While there are dozens that I could mention, I’m only going to highlight a few:

The first three words in Scott Peck’s The Road Less Traveled were sobering for both of us the first time we read it. Basing his premise on the noble truths of Buddha, Dr.Peck states, “Life is difficult,” and then goes on to say that as soon as people accept that fact and stop whining, then they can go about their lives in a more effective way.

June and I went through a season in which we devoured the words of Sarah ban Breathnach in her book Simple Abundance. We even gave each other gratitude journals and followed Sarah’s (we felt we were on a first name basis with her)  advice to write five things each day for which we were grateful. What this taught us was to be more mindful and to pay attention  to the good things in our lives.

And how can I forget Melody Beattie’s The Language of Letting Go? I can’t. In fact, I’ve  given several copies of this book away and currently have a copy here at home, at the beach bungalow, and on my Kindle. Sometimes I forget that I deserve all that life and love have to offer, and I need a reminder from Melody. I’ve also learned about detaching with love, the power of waiting, and knowing  when to say no from her.

Then there’s Dr. Stephen Covey and The 7 Habits of Highly Effective People. I first read this book 14 or 15 years ago, and I continue to dip into it whenever I need a reminder to be proactive, make some deposits in an emotional bank account, or sharpen the saw. Everyone who knows me knows I’m a big Covey fan.

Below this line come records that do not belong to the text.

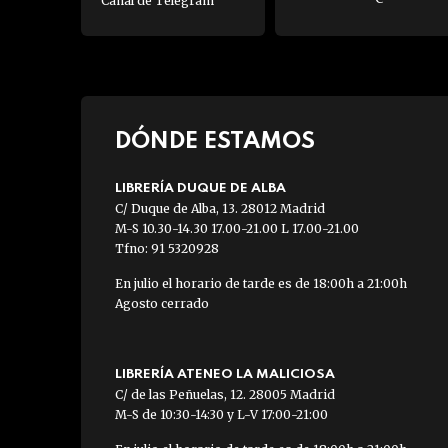
Canal de Telegram
DÓNDE ESTAMOS
LIBRERÍA DUQUE DE ALBA
C/ Duque de Alba, 13. 28012 Madrid
M-S 10.30-14.30 17.00-21.00 L 17.00-21.00
Tfno: 91 5320928
En julio el horario de tarde es de 18:00h a 21:00h
Agosto cerrado
LIBRERÍA ATENEO LA MALICIOSA
C/ de las Peñuelas, 12. 28005 Madrid
M-S de 10:30-14:30 y L-V 17:00-21:00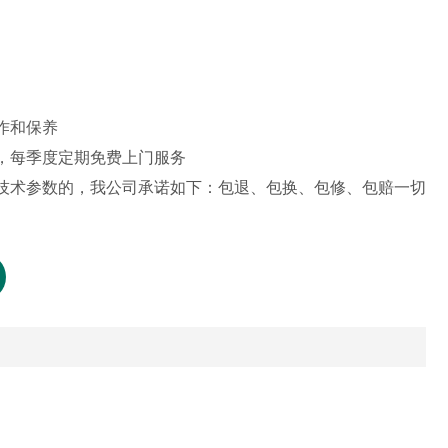
作和保养
题，每季度定期免费上门服务
到技术参数的，我公司承诺如下：包退、包换、包修、包赔一切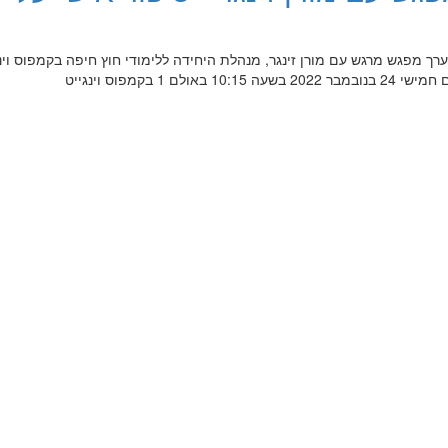
רך מפגש מרגש עם מורן זינגר, מנהלת היחידה ללימודי חוץ חיפה בקמפוס וינג
 1 בקמפוס וינגייט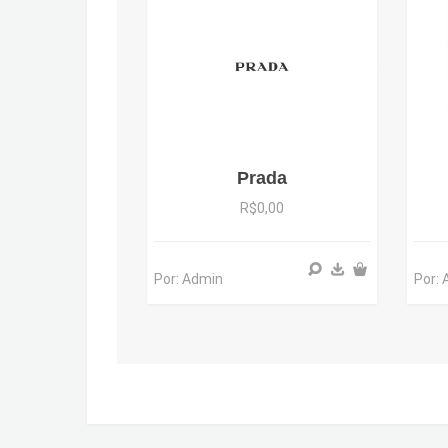
Prada
R$0,00
Por:
Por: Admin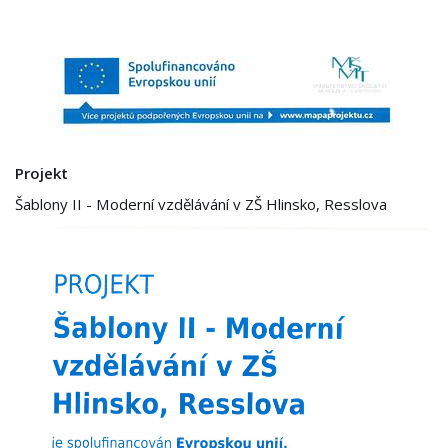
Projekt
Šablony II - Moderní vzdělávání v ZŠ Hlinsko, Resslova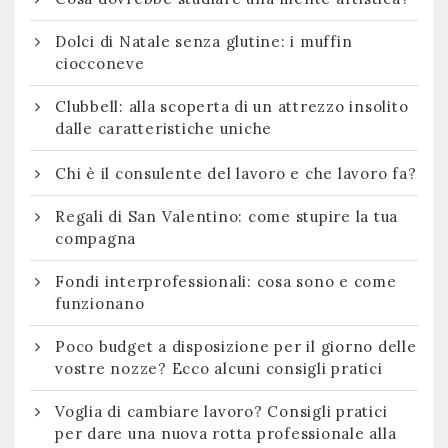
Dolci di Natale senza glutine: i muffin
ciocconeve
Clubbell: alla scoperta di un attrezzo insolito
dalle caratteristiche uniche
Chi è il consulente del lavoro e che lavoro fa?
Regali di San Valentino: come stupire la tua
compagna
Fondi interprofessionali: cosa sono e come
funzionano
Poco budget a disposizione per il giorno delle
vostre nozze? Ecco alcuni consigli pratici
Voglia di cambiare lavoro? Consigli pratici
per dare una nuova rotta professionale alla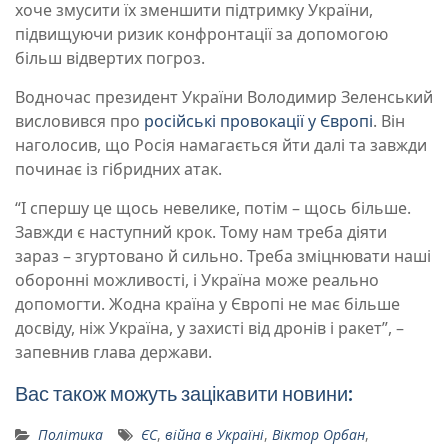
хоче змусити їх зменшити підтримку України,
підвищуючи ризик конфронтації за допомогою
більш відвертих погроз.
Водночас президент України Володимир Зеленський
висловився про
російські провокації у Європі
. Він
наголосив, що Росія намагається йти далі та завжди
починає із гібридних атак.
“І спершу це щось невелике, потім – щось більше.
Завжди є наступний крок. Тому нам треба діяти
зараз – згуртовано й сильно. Треба зміцнювати наші
оборонні можливості, і Україна може реально
допомогти. Жодна країна у Європі не має більше
досвіду, ніж Україна, у захисті від дронів і ракет”, –
запевнив глава держави.
Вас також можуть зацікавити новини:
Політика
ЄС
,
війна в Україні
,
Віктор Орбан
,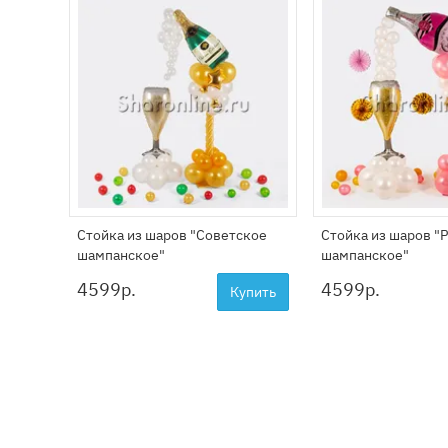
Стойка из шаров "Советское
Стойка из шаров "
шампанское"
шампанское"
4599
р.
4599
р.
Купить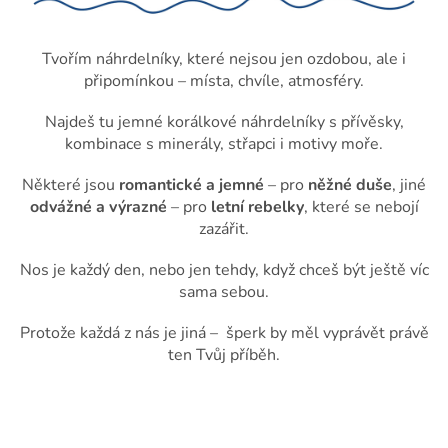
á
řecké oko (Mati) a jeho hravá
d
moderní verze v podobě
a
roztomilého mrkajícího oka na
Tvořím náhrdelníky, které nejsou jen ozdobou, ale i
c
bílém podkladu.
připomínkou – místa, chvíle, atmosféry.
í
p
Najdeš tu jemné korálkové náhrdelníky s přívěsky,
r
kombinace s minerály, střapci i motivy moře.
v
k
y
Některé jsou
romantické a jemné
– pro
něžné duše
, jiné
v
odvážné a výrazné
– pro
letní rebelky
, které se nebojí
ý
zazářit.
p
i
Nos je každý den, nebo jen tehdy, když chceš být ještě víc
s
sama sebou.
u
Protože každá z nás je jiná – šperk by měl vyprávět právě
ten Tvůj příběh.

Though small, Spencer Johnson’s Who Moved my Cheese? also gave me much food for thought. A student introduced me to this book, and his favorite line soon became one of mine: “It is safer to search in the maze than remain in a cheeseless situation.”

Before I get too carried away with more favorites, I just want to reiterate that reading can change a person’s perspective, lift her out of the doldrums, and show her a better way. I’m hoping that my new book, Eve’s Sisters, a compilation of essays applying psychological principles to the women of the Bible AND the women of today, will help people as much as other books have helped me!

Yes to the Best

I’ve been thinking lately about how we become all of the things that we see, hear, read, and experience. We are a composite of all that has come before even when we forget it. Several years ago a good friend of mine was going through a rough patch, and her therapist recommended a little book of meditations entitled The Language of Letting Go by Melody Beattie. My friend gained so much insight and peace from it that it didn’t take much convincing on her part for me to get a copy for myself.

 

In a word, Wow. It seemed as though Melody’s words were written just for me. I bought and gave away several copies of it, and about a month ago, I realized that I no longer had a copy of my own. Thanks to Amazon.com, that problem was solved in a matter of days, and since that time, I’ve been rereading meaningful passages.

 

What’s on my mind today is the author’s treatment of the word yes, my word for last year. Why did I choose that word? Hmmm. After re-reading the August 8 meditation, I’m thinking that maybe I absorbed Melody’s advice into my own heart and soul so much that YES became a part of me. On the chance that her “yes words” might mean something to you, I’m going to list a few:
 

“We can learn to say yes to healthy relationships, to people and activities that are good for us.

We can learn to say yes to ourselves, what we want and need, our instincts, and the leading of our Higher Power.

We can learn to say yes when it feels right to help someone. We can learn to say yes to our feelings. We can learn to identify when we need to take a walk, take a nap, have our back rubbed, or buy ourselves flowers.

We can learn to say yes to work that is right for us.

We can learn to say yes to all that will nurture and nourish us. We can learn to say yes to the best life and love have to offer.”

 

Is that last line powerful or what??? The truth is that way…powerful.